| Wed Dec. 15, 2010 3:37 PM PST
But here’s an even more basic question: what is money, anyway? It’s not a new question, but I think it has become even more pressing in recent years.Surely we don’t mean to identify money with pieces of green paper bearing portraits of dead presidents. Even Milton Friedman rejected that, more than half a century ago....Friedman and Schwartz dealt with this by proposing broader aggregates — M1, which adds checking accounts, and M2, which adds a broader range of deposits. And circa 1960 you could argue that those aggregates were good enough.....The truth is that these days — with credit cards, electronic money, repo, and more all serving the purpose of medium of exchange — it’s not clear that any single number deserves to be called “the” money supply. Intellectually, this isn’t a problem; nor is there necessarily a problem maintaining monetary policy even if there isn’t any single thing you’re willing to call money.
I'm not sure if I agree with this or not. Intellectually, this does seem to be a problem. An awful lot of the technical discussion I see about stimulus and monetary policy and quantitative easing and so forth really does seem, at its core, to revolve around the question of just what counts as money these days.
So: What is money? The simplest answer is, "Anything you can pay your taxes with." Beyond that, there are things that can be converted into money so quickly that they're extremely money-like, followed by things that are increasingly less money-like. In this sense, "money" is a property, not a thing, and you can have lots of it (dollar bills, debit cards, checks) or only some of it (foreign currency, treasury bills, gold, etc.).
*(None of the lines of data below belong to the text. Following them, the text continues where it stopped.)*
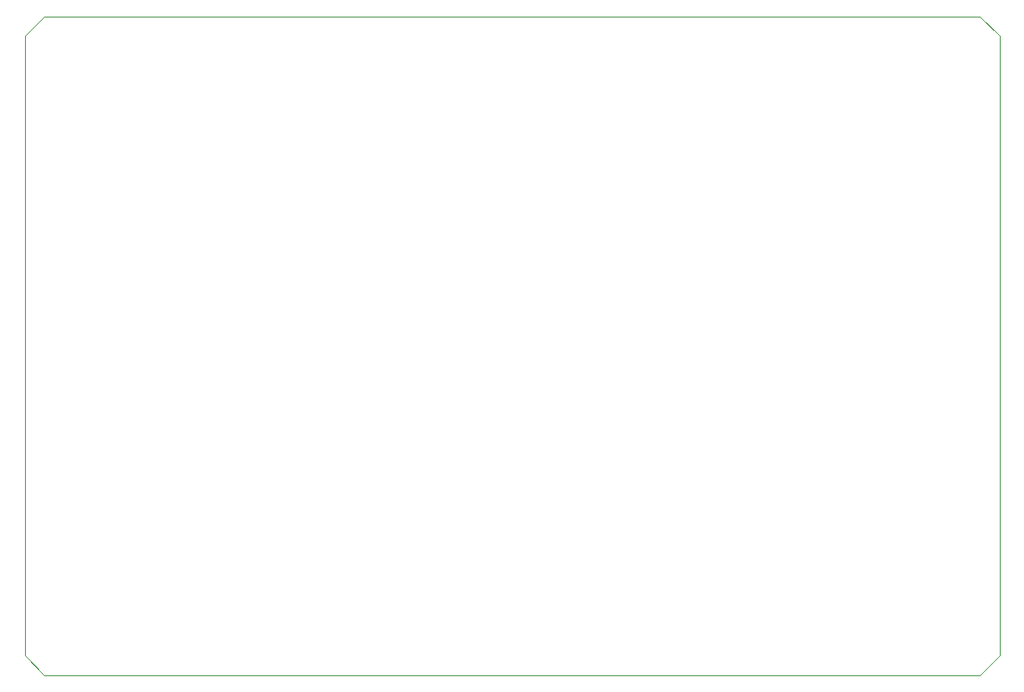
<source format=gm1>
%TF.GenerationSoftware,KiCad,Pcbnew,(5.99.0-11737-gca42f31bb5)*%
%TF.CreationDate,2021-09-24T22:35:01+02:00*%
%TF.ProjectId,Drucksensor,44727563-6b73-4656-9e73-6f722e6b6963,rev?*%
%TF.SameCoordinates,Original*%
%TF.FileFunction,Profile,NP*%
%FSLAX46Y46*%
G04 Gerber Fmt 4.6, Leading zero omitted, Abs format (unit mm)*
G04 Created by KiCad (PCBNEW (5.99.0-11737-gca42f31bb5)) date 2021-09-24 22:35:01*
%MOMM*%
%LPD*%
G01*
G04 APERTURE LIST*
%TA.AperFunction,Profile*%
%ADD10C,0.050000*%
%TD*%
G04 APERTURE END LIST*
D10*
X56000000Y-83000000D02*
X56000000Y-20000000D01*
X155000000Y-20000000D02*
X155000000Y-83000000D01*
X153000000Y-18000000D02*
X155000000Y-20000000D01*
X155000000Y-83000000D02*
X153000000Y-85000000D01*
X153000000Y-85000000D02*
X58000000Y-85000000D01*
X58000000Y-85000000D02*
X56000000Y-83000000D01*
X56000000Y-20000000D02*
X58000000Y-18000000D01*
X58000000Y-18000000D02*
X153000000Y-18000000D01*
M02*

</source>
When I see people arguing, for example, that bank deposits earning 0.25% at the Fed are identical to treasury bills paying 0.25%, that seems to me to be an argument about the nature of money. Are those two things really identical? Or 99% identical? Or 90% identical? When interest rates change, bank deposits and treasury bills obviously become less perfect substitutes for each other. Does that mean that one or the other has become less money-like?
How money-like is debt? It depends on the debt. During the credit bubble of the aughts, debt skyrocketed, but normal monetary aggregates didn't. And yet, that debt had much the same effect as a huge increase in the money supply.
I dunno. I agree that this is not a new question, but I also agree that it's lately become a more pressing one. How can you properly do macroeconomic analysis in a world where no one even agrees anymore about what counts as money and what doesn't?